__Alıntı metin__.
----

Çocuklarda çalışarak başarılı olabileceklerine dair inanç ve kaliteli öğretmen
eğitim çıktılarını yükseltebiliyor. Şanghay’daki fakir aile çocukları, ABD orta
düzey aile çocuklarından daha iyi performans gösterdiler. En iyi öğretmenler,
en çok desteğe ihtiyacı olan okullara yönlendirilmektedir. Finlandiya’da daha
az ev ödevi ve daha az rekabet varken burada yoğun ev ödevi ve rekabete dayalı
sistemle başarılı olunmuştur. Hong Kong’da kamu bütçesinden eğitime % 23 pay
ayrılmaktadır. Eğitim, devletin neredeyse diğer her kurumunun gündeminin ilk
sıralarındadır. PISA verilerinde velilerin çocukları için okul seçerken okulun
niteliği, mali durumu, felsefesi, misyonu, eve mesafesi, güvenliği, tanınmış
olması ve keyifli ortamı sunmasana önem verme eğilimini tespit etmiştir. Hatta
bunlar okuldaki öğrencilerin akademik başarısından bile önemli görülmektedir.
Toplumların değişim
hızı, mevcut eğitim sistemlerinin yapısal kapasitesinin yanıt verebileceğinin
çok ötesine geçmiştir. Bu sebeple eğitimi bir yaşam biçimine dönüştürmemiz
gerektiğini öğrenmenin ömür boyu hiç bitmeyecek bir alışkanlık olmasını
gerektiğini kavramalıyız. Eğitim politikalarına karar verenler hesap verme
zorunluluğu olmaksızın önceki reform katmanı üzerine yenisini koyuyorlar. Bu sınavla
veriler anonimleşti. Eğitim politikalarının toplumları büyüleyici şekilde
değiştirme gücü farkedildi. Her yıl mümkün olan en iyi eğitimi alabilmek için uluslararası
sınırları aşan beş milyon öğrenci bulunuyor. Tüm ülkelerde eğitimden toplam
beklentilerin eğitim kurumlarının sundukları arasındaki uçurumun büyüdüğü ve bu
açığı kapatmak için ortak uluslararası çaba gerektiğinin farkına varmışlardır.

----

__Görev ayrıntıları__. Eğitim üzerine olan metinde "Çocuklarda çalışarak başarılı" ile başlayıp "bile önemli görülmektedir." ile biten bölümü harfi harfine yeniden yazın.

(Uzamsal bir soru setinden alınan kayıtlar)
----

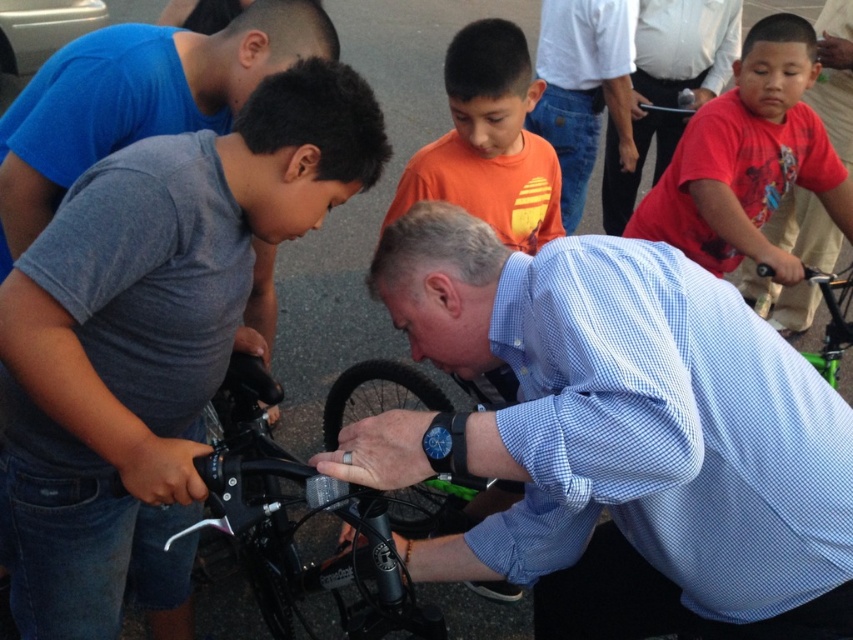
Does red cotton shirt at right lie behind matte red shirt at right?

That is False.

Locate an element on the screen. This screenshot has width=853, height=640. red cotton shirt at right is located at coordinates (747, 160).

Does point (601, 256) come behind point (375, 556)?

No, (601, 256) is closer to viewer.

Is the position of blue checkered shirt at center less distant than that of shiny metallic bicycle handlebar at center?

Yes, blue checkered shirt at center is closer to the viewer.

Find the location of a particular element. blue checkered shirt at center is located at coordinates (630, 436).

Is gray matte shirt at left wider than white shirt at upper center?

Correct, the width of gray matte shirt at left exceeds that of white shirt at upper center.

Can you confirm if gray matte shirt at left is taller than white shirt at upper center?

Yes, gray matte shirt at left is taller than white shirt at upper center.

What do you see at coordinates (151, 342) in the screenshot? I see `gray matte shirt at left` at bounding box center [151, 342].

This screenshot has width=853, height=640. Find the location of `gray matte shirt at left`. gray matte shirt at left is located at coordinates (151, 342).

----

__Çözülmüş görev__.
Çocuklarda çalışarak başarılı olabileceklerine dair inanç ve kaliteli öğretmen
eğitim çıktılarını yükseltebiliyor. Şanghay’daki fakir aile çocukları, ABD orta
düzey aile çocuklarından daha iyi performans gösterdiler. En iyi öğretmenler,
en çok desteğe ihtiyacı olan okullara yönlendirilmektedir. Finlandiya’da daha
az ev ödevi ve daha az rekabet varken burada yoğun ev ödevi ve rekabete dayalı
sistemle başarılı olunmuştur. Hong Kong’da kamu bütçesinden eğitime % 23 pay
ayrılmaktadır. Eğitim, devletin neredeyse diğer her kurumunun gündeminin ilk
sıralarındadır. PISA verilerinde velilerin çocukları için okul seçerken okulun
niteliği, mali durumu, felsefesi, misyonu, eve mesafesi, güvenliği, tanınmış
olması ve keyifli ortamı sunmasana önem verme eğilimini tespit etmiştir. Hatta
bunlar okuldaki öğrencilerin akademik başarısından bile önemli görülmektedir.